THE REAL QUESTION ABOUT MALE LEADERSHIP
In our gender-confused world there is objection to male leadership. There is a clash in our culture with resurgent feminism creeping into the church and family, but we must hold to the clear teaching of the Bible. Sometimes people ask, “Why can’t women be in leadership over men?” Let me affirm that in no way do the Bible’s teachings on this matter mean that women are less worthy, less useful, or less valuable—not at all! We will see in an upcoming chapter that although women are not identical to men, they are equal to men and they have strengths that men do not have. The Bible’s teachings also have nothing to do with talent. Some women are fantastic teachers and leaders, and they should use their gifts accordingly, except for in those areas where Scripture has specifically stated otherwise, as seen earlier in this chapter.
What it does have to do with is the order of creation—Adam was created first—and Eve’s being deceived. Beyond that, I cannot say because those are the only two reasons Paul gives in 1 Timothy 2:13-14. The real question we should be asking is not, Why can’t women lead? The real question—and it is the same question we often face in our marriages—is, What does God’s Word say?
I understand this is not an easy teaching to absorb in today’s cultural climate. Habakkuk 2:4 says, “The just shall live by…faith” and Hebrews 11:6 says, “Without faith it is impossible to please [God].” When we think about walking by faith, we might imagine missionaries going overseas to dangerous parts of the world or taking on a ministry that terrifies us. But in our daily lives, walking by faith means trusting God when we don’t understand His Word, or perhaps even disagree with it. Walking by faith means being willing to say, “This doesn’t make sense, but I’m going to trust and obey.”
This might need to be the case for you with the Bible’s teaching on male leadership. As we move into the following chapters and look at what the Bible says about headship and submission in more detail, let me remind you that God knows what’s best for all areas of life, including the family and the church. His design for marriage is the ideal. He wants us to have strong, healthy, joyful relationships. When we follow God’s Word, we can fully enjoy the benefits and beauty that give us marriages God’s way.

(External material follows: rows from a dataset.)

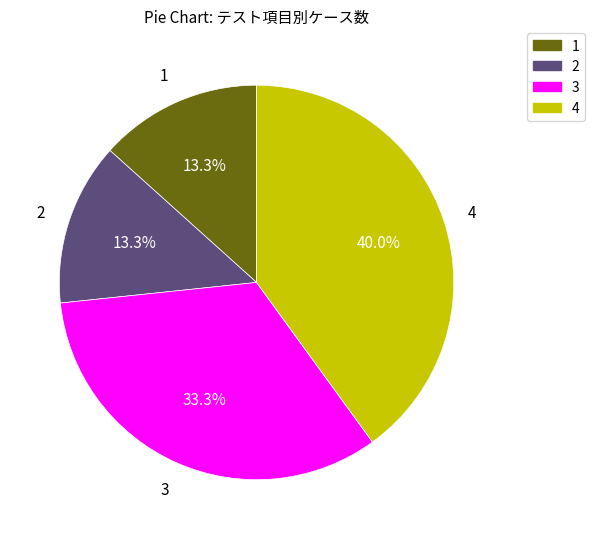

Is there any slice that represents more than half of the pie?

No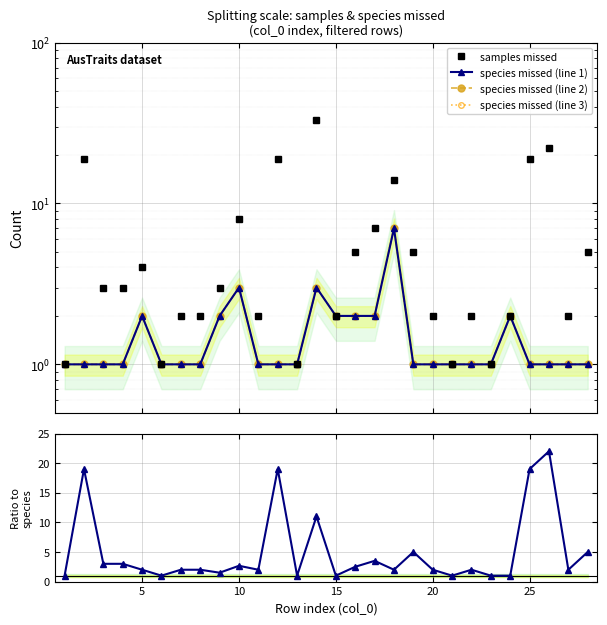

Is the value of species missed (line 1) at 25 greater than the value of species missed (line 3) at 30?

No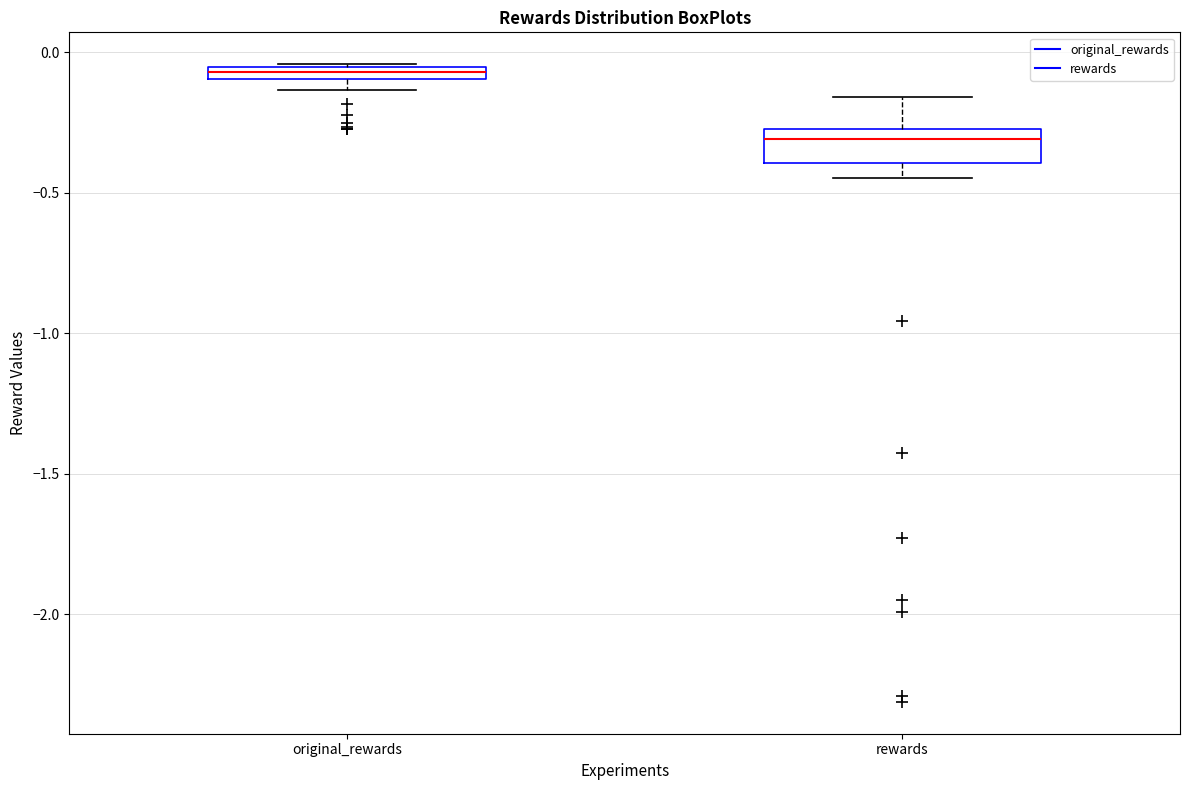

Comparing the boxes themselves (not the whiskers), which one is the tallest?

rewards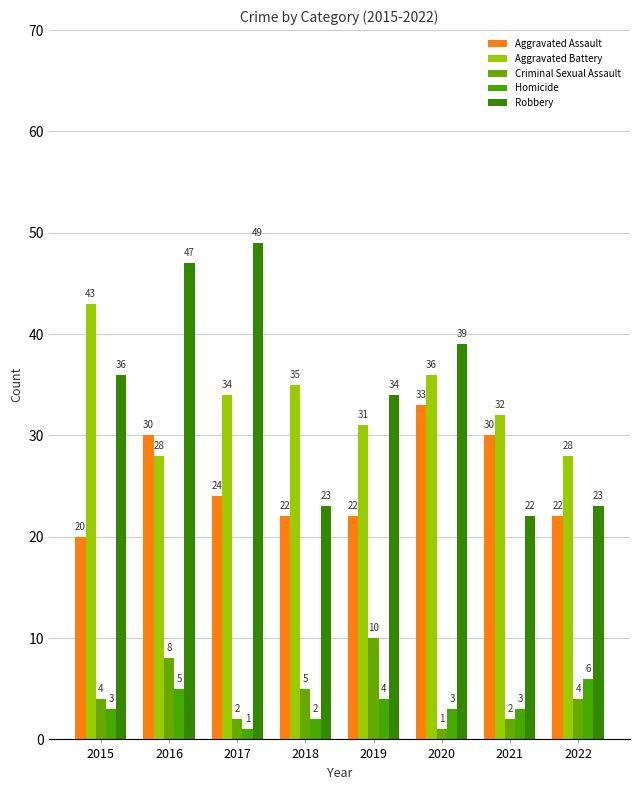

What is the sum of all Aggravated Battery values?

267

I want to invite you to remember this now, because in the following chapters we’re going to start digging into what it looks like being a Christian husband and wife. Some of what the Bible says might be unfamiliar territory to you, contrary to what you expect, or even conflict with what you’ve believed up till now. Should that be the case, remind yourself that God knows best, and He wants what’s best for you—especially in your marriage, because it’s a picture of His Son’s loving relationship to the church.